Un match qui avait commencé sans lui le 9 février 1964 à Montélimar, sur terrain neutre comme la règle l’imposait alors.

« Le match d’avant, j’avais été expulsé contre l’ASCA Wittelsheim. Je voulais séparer deux copains, l’arbitre a peut-être pensé que je voulais les assommer, sourit Roger. Monsieur Stahl, un homme généreux, qui m’avait ensuite permis d’avoir un terrain au meilleur prix pour y construire ma maison, m’avait dit : “Si on ne passe pas, ce sera de ta faute”. Mais il m’aimait beaucoup, j’étais très travailleur. »

Après 120 minutes, les deux équipes ne s’étaient pas départagées. Deux autres fois, à Dijon le 16, puis le 23 à Imphy, les deux équipes se quittaient encore sur le même score (1-1).

«J’étais mécanicien, je travaillais jusqu’à soixante heures par semaine, raconte l’homme aux mains fermes. On ne prenait pas de congés, on y allait en train. Une fois, on a croisé les joueurs du Racing. Quand Monsieur Stahl a vu qu’ils mangeaient des sandwiches, il a secoué la tête. Il nous payait le wagon-restaurant. »

Les “Pierrots” prendront le train une quatrième fois, pour Paris direction le stade de Saint-Ouen. Ils étaient partis le 28, pour jouer le lendemain.

Logés à l’hôtel Normandie, ils étaient allés dîner à la Brasserie de la Ville de Colmar, tout près de la gare de l’Est, comme le programme du week-end distribué aux joueurs le stipulait.

Quelques heures avant le match, ils avaient visité le Sacré-Cœur, peut-être allumé quelques cierges.

Et Roger Pirlet avait fini par qualifier les Alsaciens… après quatre matches et autant de prolongations (2-1). « On était fiers comme tout, vraiment. C’était la fête. »

Le match le plus long de l’histoire de la Coupe de France, débuté vingt jours auparavant, venait de prendre fin enfin.

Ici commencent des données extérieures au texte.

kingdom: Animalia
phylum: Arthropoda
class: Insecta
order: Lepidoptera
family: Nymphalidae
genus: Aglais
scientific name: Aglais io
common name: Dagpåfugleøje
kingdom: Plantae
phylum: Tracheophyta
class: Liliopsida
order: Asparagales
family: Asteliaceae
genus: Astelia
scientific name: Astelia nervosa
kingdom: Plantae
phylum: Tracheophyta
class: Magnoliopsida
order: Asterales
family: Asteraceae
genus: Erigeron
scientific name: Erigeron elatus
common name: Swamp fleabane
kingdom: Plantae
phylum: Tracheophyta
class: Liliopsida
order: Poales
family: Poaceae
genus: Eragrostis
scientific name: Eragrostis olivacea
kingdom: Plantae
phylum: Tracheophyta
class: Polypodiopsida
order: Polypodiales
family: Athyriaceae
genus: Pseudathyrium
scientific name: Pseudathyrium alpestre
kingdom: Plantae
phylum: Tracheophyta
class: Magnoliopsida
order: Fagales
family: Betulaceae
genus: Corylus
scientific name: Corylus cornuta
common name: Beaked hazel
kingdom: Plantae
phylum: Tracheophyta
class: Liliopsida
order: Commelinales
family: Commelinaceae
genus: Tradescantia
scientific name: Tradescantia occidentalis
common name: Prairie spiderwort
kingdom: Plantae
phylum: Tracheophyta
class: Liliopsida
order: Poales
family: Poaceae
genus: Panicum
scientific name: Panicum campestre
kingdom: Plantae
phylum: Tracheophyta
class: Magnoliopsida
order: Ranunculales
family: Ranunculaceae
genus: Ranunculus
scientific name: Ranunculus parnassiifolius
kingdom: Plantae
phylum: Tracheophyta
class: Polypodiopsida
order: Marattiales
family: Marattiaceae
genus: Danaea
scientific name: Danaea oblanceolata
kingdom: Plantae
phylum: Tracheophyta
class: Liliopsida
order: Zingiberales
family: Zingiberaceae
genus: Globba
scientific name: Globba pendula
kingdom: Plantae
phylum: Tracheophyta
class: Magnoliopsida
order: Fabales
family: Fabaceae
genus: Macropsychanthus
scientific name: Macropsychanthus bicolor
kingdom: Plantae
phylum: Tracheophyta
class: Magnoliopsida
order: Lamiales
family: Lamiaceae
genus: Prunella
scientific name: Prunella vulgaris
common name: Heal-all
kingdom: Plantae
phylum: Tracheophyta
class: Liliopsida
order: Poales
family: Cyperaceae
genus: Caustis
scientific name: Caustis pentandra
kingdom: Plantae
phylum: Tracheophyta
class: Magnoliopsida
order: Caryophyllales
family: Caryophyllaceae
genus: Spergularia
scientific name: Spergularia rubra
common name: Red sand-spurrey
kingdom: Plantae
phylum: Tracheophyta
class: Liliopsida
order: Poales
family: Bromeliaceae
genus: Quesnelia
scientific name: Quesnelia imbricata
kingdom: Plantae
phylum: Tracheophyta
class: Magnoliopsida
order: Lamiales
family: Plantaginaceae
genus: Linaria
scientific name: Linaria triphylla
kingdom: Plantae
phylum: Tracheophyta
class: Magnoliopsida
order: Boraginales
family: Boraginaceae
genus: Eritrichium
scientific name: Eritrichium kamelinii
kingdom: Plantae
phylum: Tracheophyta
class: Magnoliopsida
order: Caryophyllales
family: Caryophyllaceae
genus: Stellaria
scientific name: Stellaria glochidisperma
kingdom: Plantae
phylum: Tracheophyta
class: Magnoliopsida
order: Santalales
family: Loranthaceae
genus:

On a instauré les tirs au but à cause de Vauban

En tenue appropriée exigée (costume sombre, chemise blanche), Émile Stahl avait ensuite emmené ses joueurs, « ses grands enfants » comme le précise avec émotion Marie-Thérèse, l’épouse de Roger, au Lido voir les Bluebell Girls.

« Je savais quand mon mari partait pour le stade, je ne savais jamais à quelle heure il rentrait. Ce club et Monsieur Stahl avaient le sens de la fête, parfois et trop souvent sans les femmes», s’amuse-t-elle à regretter.

« À cause de nous, les dirigeants de la fédération ont changé la règle de la Coupe de France et instauré les tirs au but. C’est une très grande fierté, raconte de toujours bonne humeur Roger. On a joué le tour suivant quelques jours plus tard seulement, et on a perdu sur un but très bête en prolongation. Un de mes coéquipiers a raté son dégagement et hop. »

C’était contre les professionnels du Red Star, un club qui évoluait déjà dans le stade Bauer où s’étaient qualifiés les Strasbourgeois. « Le plus cocasse, c’est que la finale de la Coupe d’Alsace pour laquelle nous étions qualifiés a été reportée au mois de septembre. À cause de tous nos matches en retard à disputer. » Pour la petite histoire, le FC Mulhouse s’était imposé.

Mais menés par l’extraordinaire Paco Mateo, Roger Muhl et ses copains, les Sublon, Siefert, Kieffer, Jonier, Eberhardt, Gall, Yordey, Pirlet, Hausser (Hubert), Yvars et autres Schurer avaient déjà écrit la grande.

Une tendresse particulière

Aujourd’hui, à 78 ans, l’ancien gardien de but regarde le football devant sa télévision, avec une tendresse particulière pour la Coupe de France. « Et je suis toujours pour le petit », souffle-t-il, le regard clair. En agitant ses mains qui, un jour de 1964, ont détourné tant de ballons qu’elles ont écrit une belle histoire.